A verdadeira injustiça tributária
Carlos Rodolfo Schneider
Carlos Rodolfo Schneider
06 de Maio de 2019
Governos gostam de aumentar impostos para cobrir rombos nas contas públicas. Transferir para a sociedade o custo dos ajustes é a melhor maneira de perpetuar estruturas inchadas e ineficientes. E fazer isso para sair de crise econômica é ainda pior, pois significa retirar da sociedade parcela adicional dos recursos que devem ser destinados ao consumo e aos investimentos, essenciais à retomada do crescimento. Aumentar tributos é agravar o problema, é frear crescimento, é transferir recursos de quem gasta bem para quem gasta mal. O corte estrutural de gastos públicos correntes é a única alternativa consistente para resolver a crise fiscal do país, até porque já temos uma das mais altas cargas tributárias, a maior entre os emergentes.

O ajuste fiscal passa por gastos públicos mais eficientes, que permitam redução da carga tributária, crescimento da poupança interna e aumento dos investimentos para um nível de 25% do PIB, sendo 5% na infraestrutura. Para isso, as reformas precisam andar, a começar pela inadiável Reforma da Previdência, o que depende, em grande parte, de se desmontarem trincheiras construídas dentro da máquina pública para defender privilégios. Para construirmos um país mais competitivo é fundamental também simplificarmos drasticamente um emaranhado de regras tributárias que submetem as empresas brasileiras a uma asfixiante burocracia.

O projeto de reforma tributária, do ex-deputado federal Luiz Carlos Hauly, elaborado com intensa participação do Movimento Brasil Eficiente (MBE), já foi amplamente discutido no Congresso no ano passado, e poderia servir de base para a retomada dos debates. Parte do princípio de um imposto sobre valor agregado não cumulativo, adotado por mais de 150 países, cobrado sobre o consumo, de modo a não afetar a produção e não onerar as exportações e um único imposto sobre renda, além de impostos seletivos. A CNI destaca que impostos devem ter regras claras e simples, que não gerem insegurança jurídica, estimulem o investimento e contribuam para reduzir os custos de produção e aumentar a competitividade no mercado internacional.

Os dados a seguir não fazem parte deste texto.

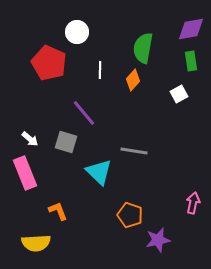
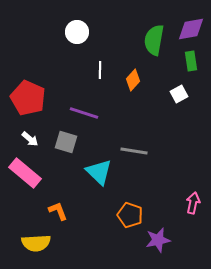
green semicircle: moved 11 px right, 8 px up
red pentagon: moved 21 px left, 35 px down
purple line: rotated 32 degrees counterclockwise
pink rectangle: rotated 28 degrees counterclockwise
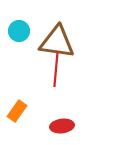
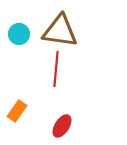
cyan circle: moved 3 px down
brown triangle: moved 3 px right, 11 px up
red ellipse: rotated 50 degrees counterclockwise
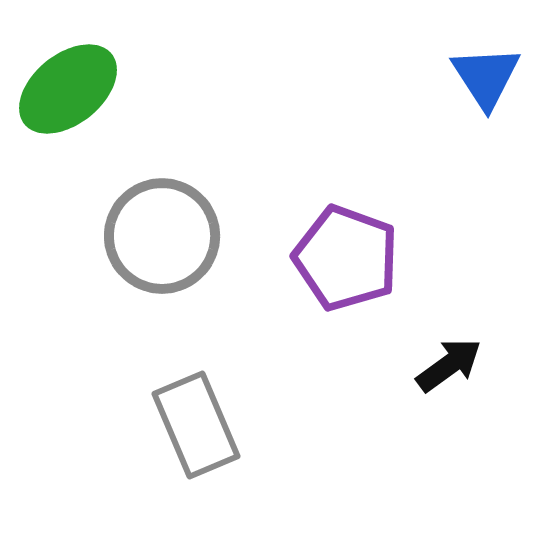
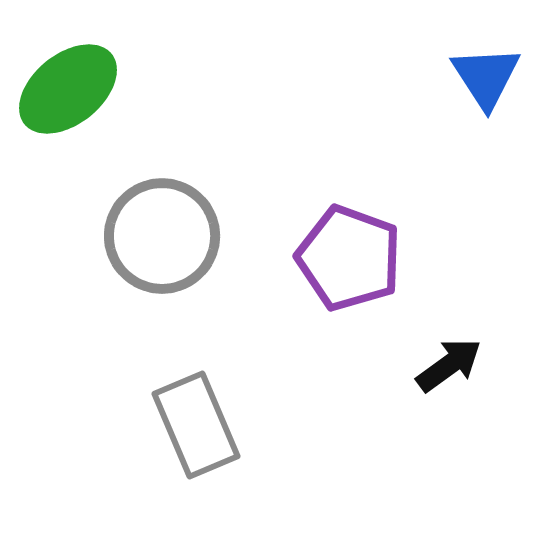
purple pentagon: moved 3 px right
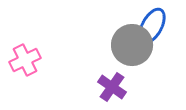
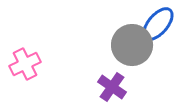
blue ellipse: moved 6 px right, 2 px up; rotated 12 degrees clockwise
pink cross: moved 4 px down
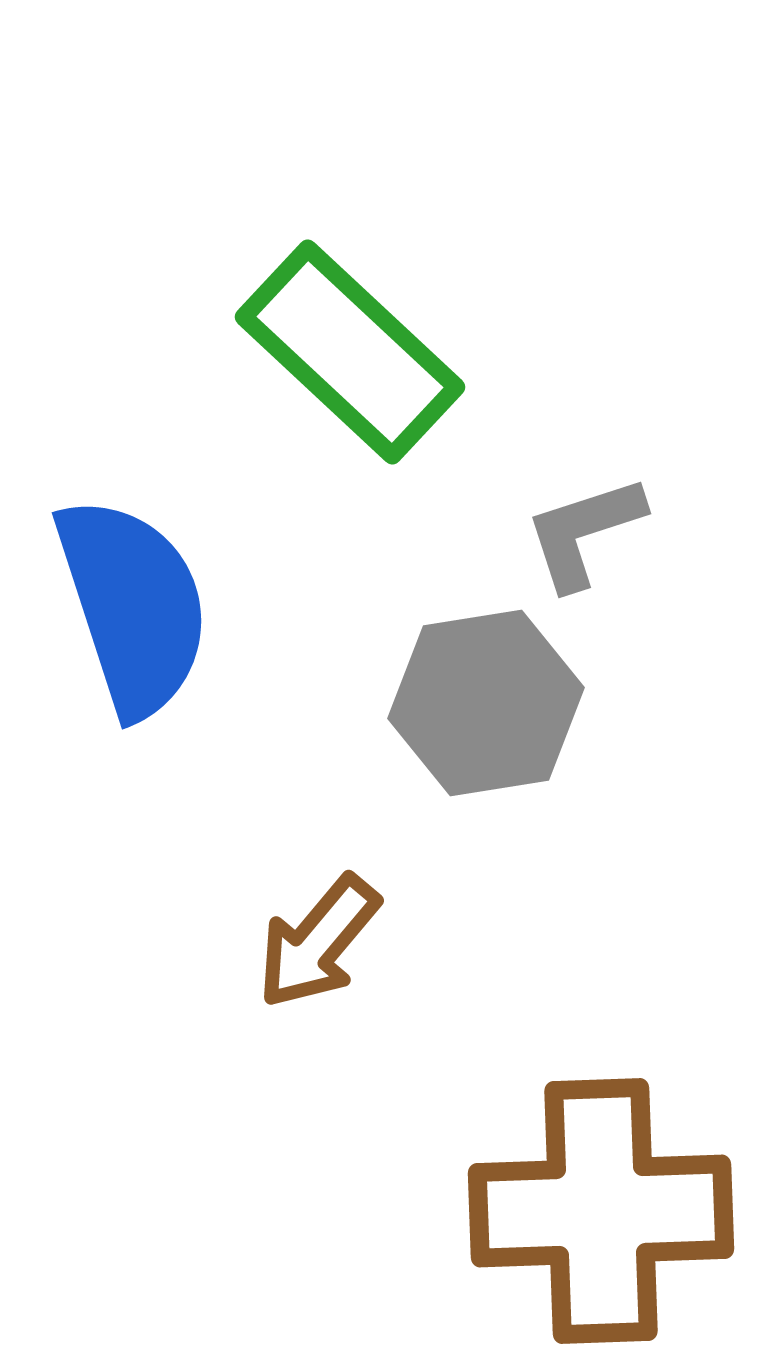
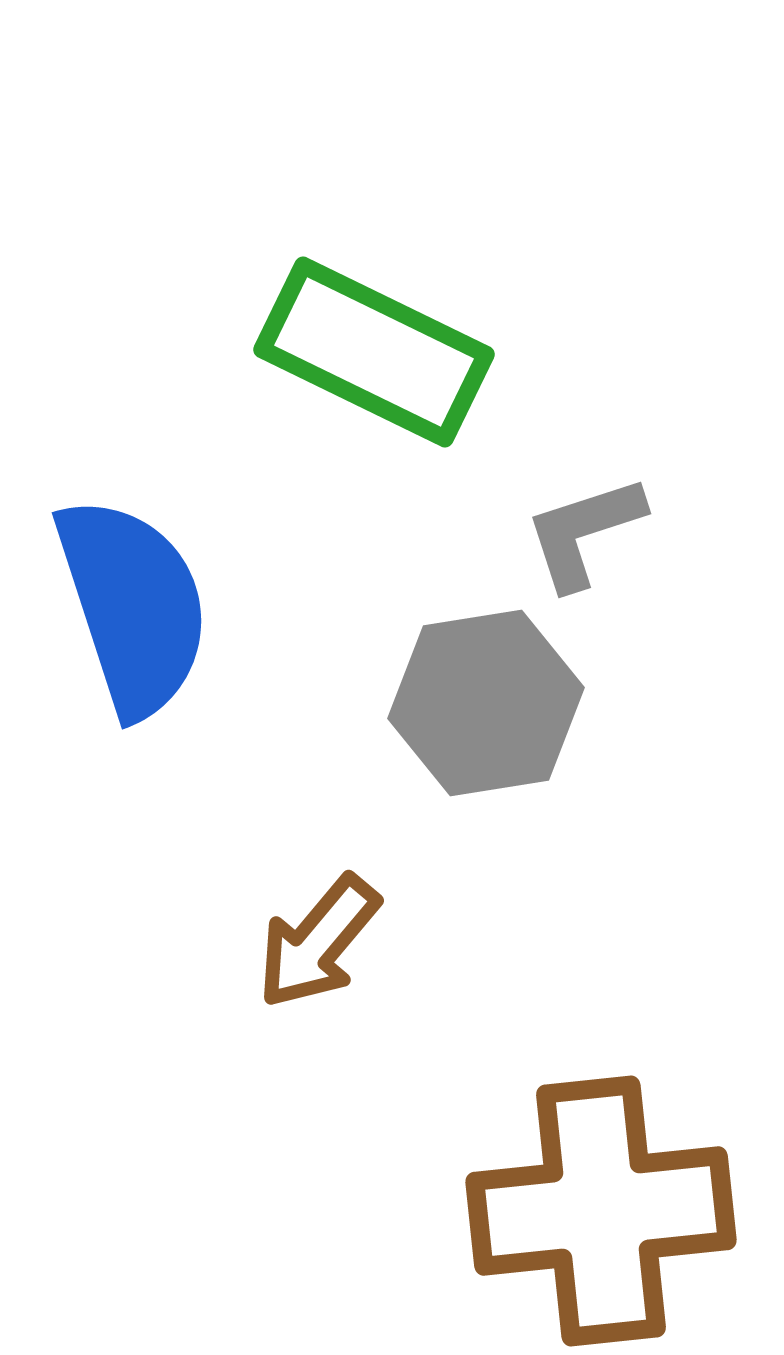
green rectangle: moved 24 px right; rotated 17 degrees counterclockwise
brown cross: rotated 4 degrees counterclockwise
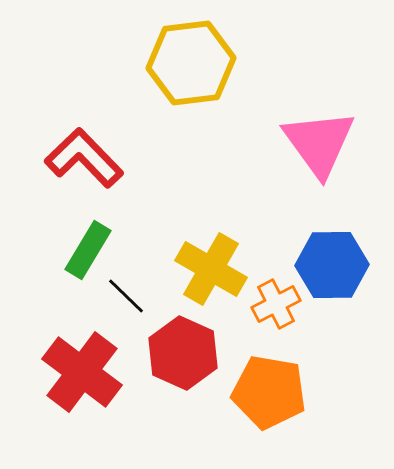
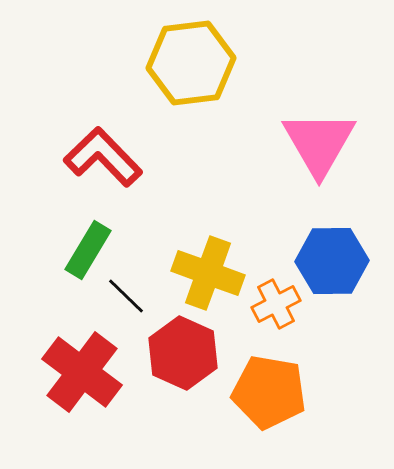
pink triangle: rotated 6 degrees clockwise
red L-shape: moved 19 px right, 1 px up
blue hexagon: moved 4 px up
yellow cross: moved 3 px left, 4 px down; rotated 10 degrees counterclockwise
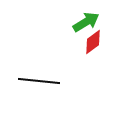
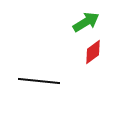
red diamond: moved 10 px down
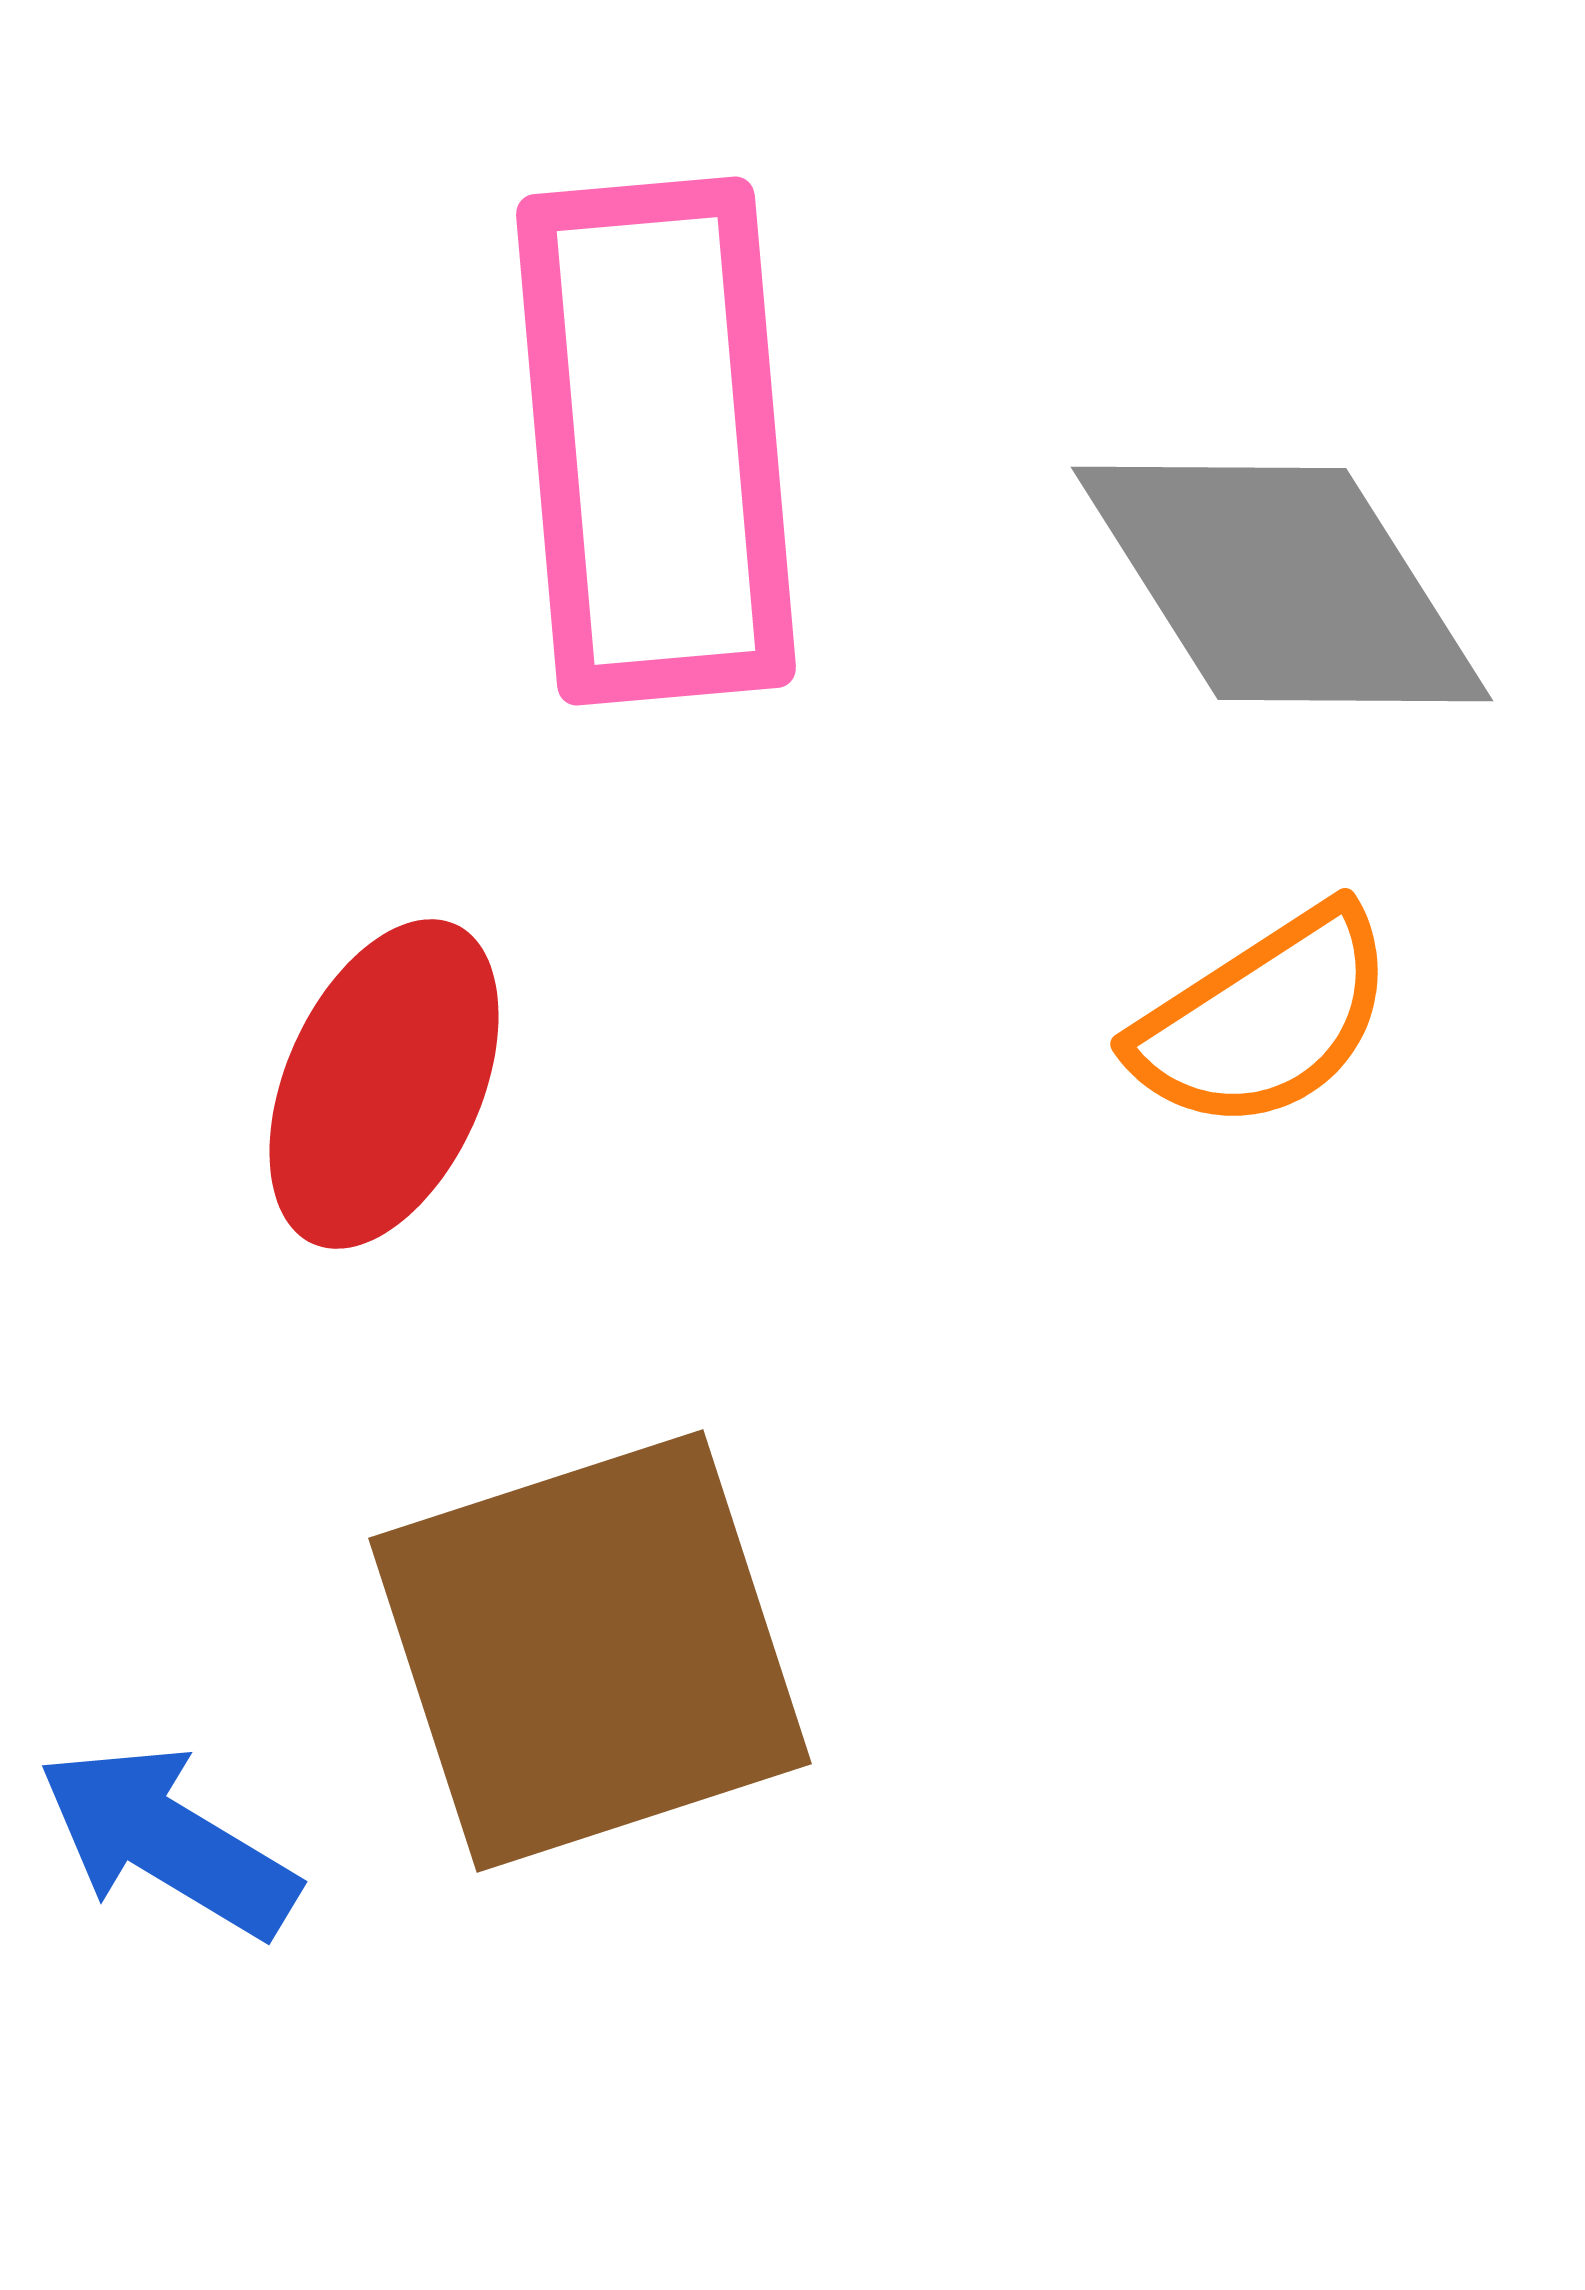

Quando se fala de impostos também vem à tona a discussão sobre justiça tributária. A regressividade do nosso sistema seria o grande problema. Entendo que essa discussão deva ser mais ampla. A começar que, no Brasil, todos pagam impostos demais, especialmente, sim, os extratos da população que destinam maior parcela da sua renda ao consumo. E que por isso devem ser os primeiros a se beneficiar quando a maior eficiência da gestão pública permitir uma redução da carga tributária. Da mesma forma, olhando os agentes econômicos, a indústria de transformação, que, representando hoje não mais do que 11% do PIB, recolhe ainda algo como 30% dos tributos federais. Algumas distorções pontuais devem ser corrigidas, não através de taxação de fortunas, por exemplo, que não traz resultados e provoca fuga de capitais e poupanças, mas sim de tributação de fundos de investimento exclusivos, que é onde as grandes fortunas são aplicadas.

Na realidade, a verdadeira injustiça tributária é praticada contra toda a sociedade brasileira, na medida em que temos uma das mais altas cargas de impostos do planeta, e comprovadamente o menor retorno à sociedade. O debate então não deve ser a quem taxar mais para poder taxar menos a outros. Deve ser como reduzir o custo do Estado, pelo aumento da eficiência, para poder taxar menos a todos, reduzir o Custo Brasil, resgatar a competitividade da nossa economia e com isso retomar o crescimento econômico com consistência.